Born in Detroit to a black mother and white father, DeBarge describes her childhood as one filled with fear, embarrassment, shame, helplessness and the feeling of violation. Outside her home, her biracial family was often ostracized and school children called her and her brothers hurtful names. Inside her home, her father abused his family physically and mentally.
 
By the time she was nine her father had begun to sexually molest her. In her autobiography, “The Kept Ones,” DeBarge details how the abuse started with her father coming into her bedroom or sitting her on his lap in the living room and escalated to her father putting her in his bed with him at night while her mother was in the hospital after giving birth to her brother.
 
The abuse continued off and on for three years until her mother finally learned of the molestation, eventually moving the children to Grand Rapids, but not before her father received a brutal beating from his brothers-in-law.
 
By then the damage had been done and DeBarge would carry the scars well into her adult years.
 
“Trying to deal with the things that happened to me in my childhood and dealing with my relationship with my mother caused me to medicate even more, because I looked for mom to help me, and she could be of no help to me,” says DeBarge, who recalls her disappointment as a child in her mother who returned to her father time after time, even after learning he'd molested his own daughter and terrorized his own children.
 
“I would get up, go to church, give my life to God, and pretend everything was okay, but I cover up even more there. I'm not dealing there at all. Then I'd get back into my drug addiction. So I'm trying to deal there, but I'm trying to medicate the pain as I'm dealing,"
 
For a time, it became a vicious circle.
 
"It's like you're in a jail because you still have to come back and deal with those people that have hurt you and the drugs aren't helping the pain. It is then, but you have to do back and get more. Now you're hooked on drugs.”
 
Bobby DeBarge had been her closest sibling growing up. He was one year younger and because their birthdays were only five days apart they often celebrated together, sharing many things. It was due to his intervention that DeBarge admitted to her mother that she was being sexually abused; and after he'd come into success as an artist with Motown, he talked his talented sibling up to producer Jermaine Jackson, preparing the way for their record deal.
 
DeBarge calls his 1995 death of complications due to AIDS one of the lowest points in her life.
 
“I think when Bobby died, that was a wake up call,” says DeBarge, Admittedly, it wasn't enough to get her to quit. Years more would pass.
 
“I was tired. I said, you know what. I've got to face this. I want to be well. And through that process of dealing with drugs, I still had God because He said He’d never leave you or forsake you. So I'm talking and I'm asking God, Lord help me. You're going to have to help me. You're going to have to come here where I am because this is where I am.

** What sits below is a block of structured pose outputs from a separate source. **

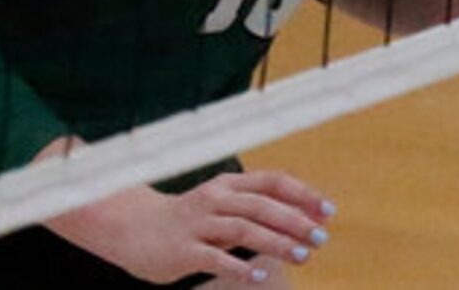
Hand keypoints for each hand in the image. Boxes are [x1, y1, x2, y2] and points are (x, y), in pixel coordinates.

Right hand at [47, 169, 333, 282]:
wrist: (129, 228)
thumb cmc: (188, 219)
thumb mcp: (221, 206)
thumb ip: (257, 209)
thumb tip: (307, 218)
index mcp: (228, 184)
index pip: (273, 182)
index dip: (302, 195)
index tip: (328, 211)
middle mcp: (214, 200)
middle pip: (262, 206)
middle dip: (295, 222)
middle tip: (321, 239)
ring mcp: (196, 224)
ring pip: (243, 229)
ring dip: (276, 243)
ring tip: (302, 256)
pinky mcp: (181, 251)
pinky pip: (215, 258)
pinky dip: (240, 267)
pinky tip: (260, 277)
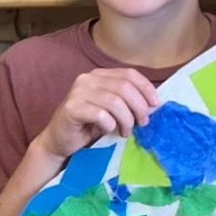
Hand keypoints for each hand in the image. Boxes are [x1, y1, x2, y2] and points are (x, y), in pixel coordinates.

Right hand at [33, 67, 161, 161]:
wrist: (60, 141)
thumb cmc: (89, 127)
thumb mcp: (112, 111)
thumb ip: (127, 102)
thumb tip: (153, 103)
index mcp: (100, 76)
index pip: (129, 74)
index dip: (146, 88)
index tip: (155, 105)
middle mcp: (88, 79)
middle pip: (125, 87)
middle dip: (139, 107)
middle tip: (142, 124)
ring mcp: (78, 92)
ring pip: (115, 102)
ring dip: (126, 120)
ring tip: (125, 132)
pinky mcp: (71, 108)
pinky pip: (100, 115)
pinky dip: (109, 125)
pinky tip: (107, 131)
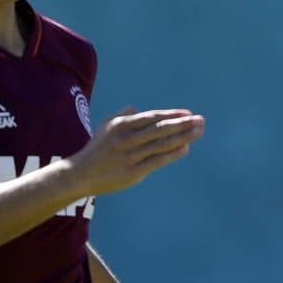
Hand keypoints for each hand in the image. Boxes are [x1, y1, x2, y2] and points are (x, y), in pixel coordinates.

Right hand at [67, 108, 204, 196]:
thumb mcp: (106, 127)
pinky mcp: (134, 171)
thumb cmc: (97, 149)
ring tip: (198, 132)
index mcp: (122, 124)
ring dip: (183, 137)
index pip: (153, 117)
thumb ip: (123, 117)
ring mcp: (131, 155)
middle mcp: (127, 138)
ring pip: (162, 144)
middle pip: (161, 129)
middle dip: (183, 124)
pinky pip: (157, 160)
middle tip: (201, 121)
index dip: (172, 115)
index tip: (188, 114)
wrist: (81, 174)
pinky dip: (173, 153)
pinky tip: (185, 148)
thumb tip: (136, 108)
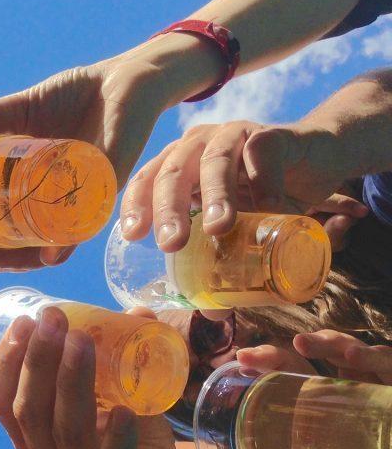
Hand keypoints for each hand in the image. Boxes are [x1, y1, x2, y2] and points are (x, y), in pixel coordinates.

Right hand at [0, 54, 174, 271]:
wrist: (124, 76)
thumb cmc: (76, 97)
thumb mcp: (24, 108)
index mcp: (44, 195)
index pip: (13, 236)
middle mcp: (66, 206)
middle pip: (30, 250)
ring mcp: (89, 199)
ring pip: (56, 244)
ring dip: (22, 257)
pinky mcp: (112, 183)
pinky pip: (90, 217)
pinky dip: (69, 236)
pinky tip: (50, 251)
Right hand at [0, 306, 200, 448]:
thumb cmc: (130, 445)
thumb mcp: (117, 397)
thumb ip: (119, 360)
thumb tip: (134, 311)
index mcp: (34, 443)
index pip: (3, 404)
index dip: (7, 362)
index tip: (25, 321)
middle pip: (30, 412)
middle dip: (38, 360)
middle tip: (54, 319)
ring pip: (66, 434)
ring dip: (71, 383)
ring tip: (82, 341)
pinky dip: (116, 441)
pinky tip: (122, 410)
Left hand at [119, 120, 368, 252]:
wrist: (318, 160)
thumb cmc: (265, 198)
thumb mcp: (238, 231)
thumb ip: (224, 263)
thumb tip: (213, 315)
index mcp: (178, 165)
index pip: (146, 180)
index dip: (135, 204)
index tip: (131, 234)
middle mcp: (198, 145)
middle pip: (173, 173)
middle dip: (168, 208)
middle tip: (170, 244)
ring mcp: (232, 135)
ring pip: (213, 161)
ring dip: (214, 195)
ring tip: (217, 228)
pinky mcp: (269, 133)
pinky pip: (261, 154)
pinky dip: (265, 184)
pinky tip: (270, 208)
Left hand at [213, 331, 391, 448]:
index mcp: (318, 422)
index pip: (295, 374)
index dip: (272, 359)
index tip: (242, 359)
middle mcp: (351, 411)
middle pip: (334, 359)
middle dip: (315, 341)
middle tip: (286, 347)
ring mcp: (382, 414)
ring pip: (371, 363)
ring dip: (351, 347)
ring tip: (330, 349)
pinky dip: (387, 366)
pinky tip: (368, 363)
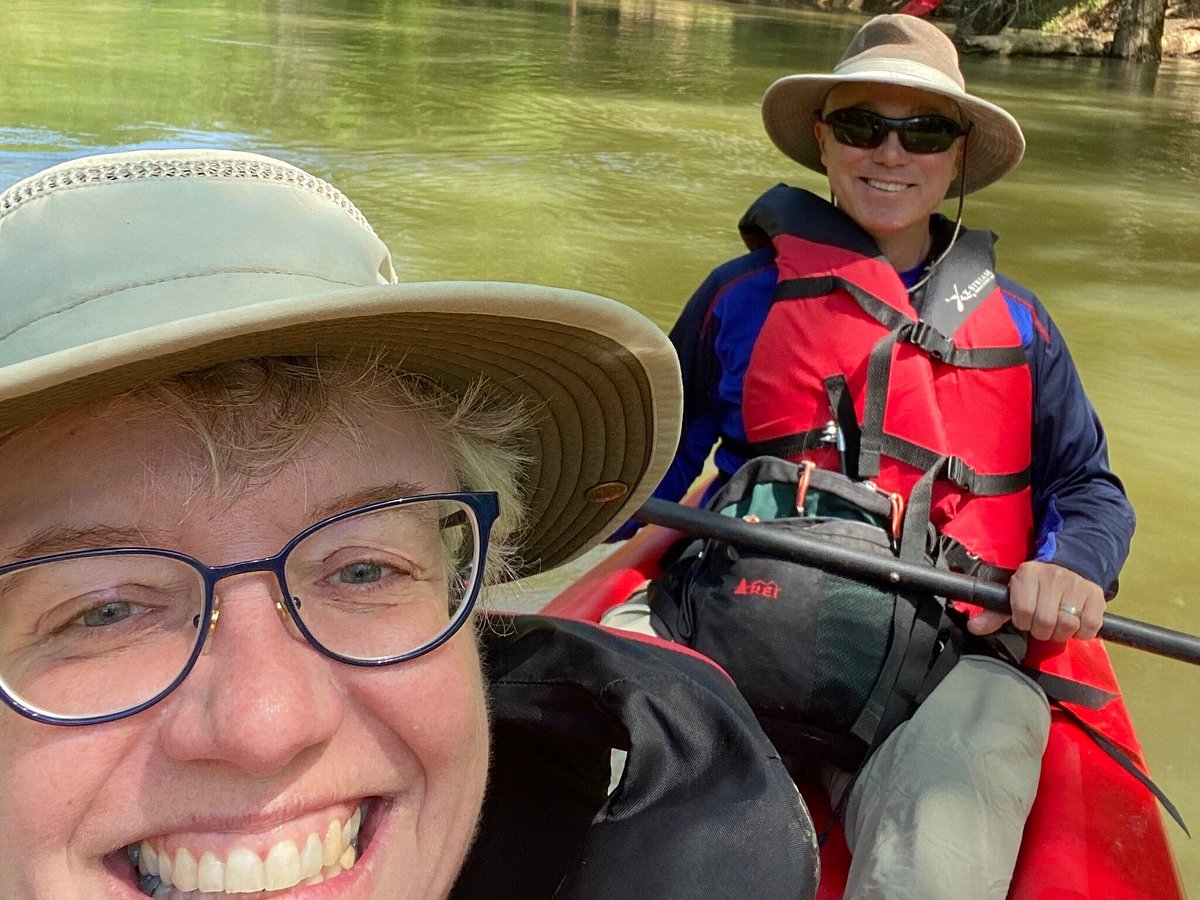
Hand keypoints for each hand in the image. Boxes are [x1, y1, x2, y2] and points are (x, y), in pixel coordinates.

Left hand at [967, 561, 1103, 641]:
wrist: (1069, 566)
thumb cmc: (1036, 588)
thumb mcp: (1013, 596)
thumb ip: (993, 614)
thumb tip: (973, 627)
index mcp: (1027, 574)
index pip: (1023, 612)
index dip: (1024, 622)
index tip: (1026, 618)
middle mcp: (1052, 576)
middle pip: (1046, 621)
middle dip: (1042, 631)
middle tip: (1043, 625)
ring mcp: (1076, 584)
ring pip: (1068, 625)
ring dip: (1061, 633)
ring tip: (1058, 624)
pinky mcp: (1096, 594)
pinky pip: (1090, 625)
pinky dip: (1083, 632)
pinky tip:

And God began to deal with me right in my addiction,” DeBarge recalls.
 
“I began to go back into my life and write my book and the Lord began to show me what to let go of and what the pain was when I stopped medicating. I had to get to that point because I could see that I could not depend on my mom and I could not depend on my dad. I could not depend on my husband. I had to depend on God.
 
"I wanted Him to come with me into my life and help me through it. And I cried those tears as I uncovered those things that really were bothering me and laid in His arms.”
 
Acknowledging that the struggle to remain clean is a battle she must take one day at a time, she remarks that the person she used to be is very different from who she is now.
 
“That's a very easy person for me to go back to and live because I lived it so long. So I realized that it is a daily struggle,” she explains. “The person that I'm living today, I've lived very little time of. I'm learning who I am and what I like. Going on it's scary but I'm taking God with me, and finding a lot of joy in that.”